━━ RECORDS SUPPLIED ━━

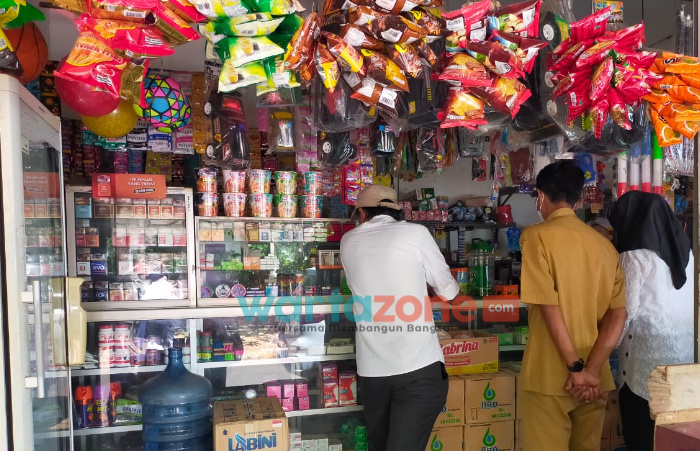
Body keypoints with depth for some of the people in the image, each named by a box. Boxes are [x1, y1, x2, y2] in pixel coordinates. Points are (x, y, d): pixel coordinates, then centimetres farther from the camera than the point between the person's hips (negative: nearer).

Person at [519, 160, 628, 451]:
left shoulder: (537, 236, -10)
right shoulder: (604, 244, 6)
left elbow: (550, 308, -17)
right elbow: (618, 315, -1)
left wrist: (576, 368, -11)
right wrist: (591, 370, -6)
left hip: (551, 377, -5)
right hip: (596, 379, 6)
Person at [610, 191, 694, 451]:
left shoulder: (634, 255, -11)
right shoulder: (684, 248, 8)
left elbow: (625, 310, -9)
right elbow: (686, 301, 14)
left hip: (650, 354, -7)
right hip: (685, 349, 7)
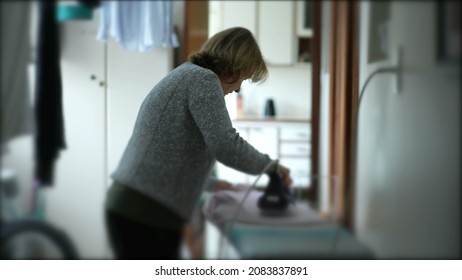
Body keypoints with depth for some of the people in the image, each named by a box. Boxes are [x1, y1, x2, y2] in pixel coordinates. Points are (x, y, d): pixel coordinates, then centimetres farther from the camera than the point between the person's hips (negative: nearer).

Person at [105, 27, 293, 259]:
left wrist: (211, 184, 34)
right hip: (146, 215, -10)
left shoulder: (185, 75, 21)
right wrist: (271, 166, -5)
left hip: (131, 207, 10)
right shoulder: (202, 78, -9)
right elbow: (225, 146, -22)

━━━

Please retype all the entries word for word, omitting the pictures.

RESPONSE FOR THIS EXERCISE
Body keypoints with depth for some of the people in the image, each named by a box. Boxes are [x1, y1, x2, y2] in pixel coordinates. Points are (x, y, d): pixel coordinates, then centimetres farther from the camera than the point between the person's hips (negative: nearer).

Person at [519, 160, 628, 451]:
left shoulder: (537, 236, -10)
right shoulder: (604, 244, 6)
left elbow: (550, 308, -17)
right elbow: (618, 315, -1)
left wrist: (576, 368, -11)
right wrist: (591, 370, -6)
left hip: (551, 377, -5)
right hip: (596, 379, 6)
Person at [610, 191, 694, 451]:
left shoulder: (634, 255, -11)
right shoulder: (684, 248, 8)
left elbow: (625, 310, -9)
right elbow: (686, 301, 14)
left hip: (650, 354, -7)
right hip: (685, 349, 7)
Body keypoints with depth for some of the people in the image, each named by a box. Boxes are [x1, y1, x2, y2] in pixel coordinates. Points are (x, y, d): pixel coordinates, then centimetres farther from the camera than the point between the person's hips (negative: nearer).

Person at [105, 27, 293, 259]:
left wrist: (211, 184, 34)
right hip: (146, 215, -10)
left shoulder: (185, 75, 21)
right wrist: (271, 166, -5)
left hip: (131, 207, 10)
right shoulder: (202, 78, -9)
right elbow: (225, 146, -22)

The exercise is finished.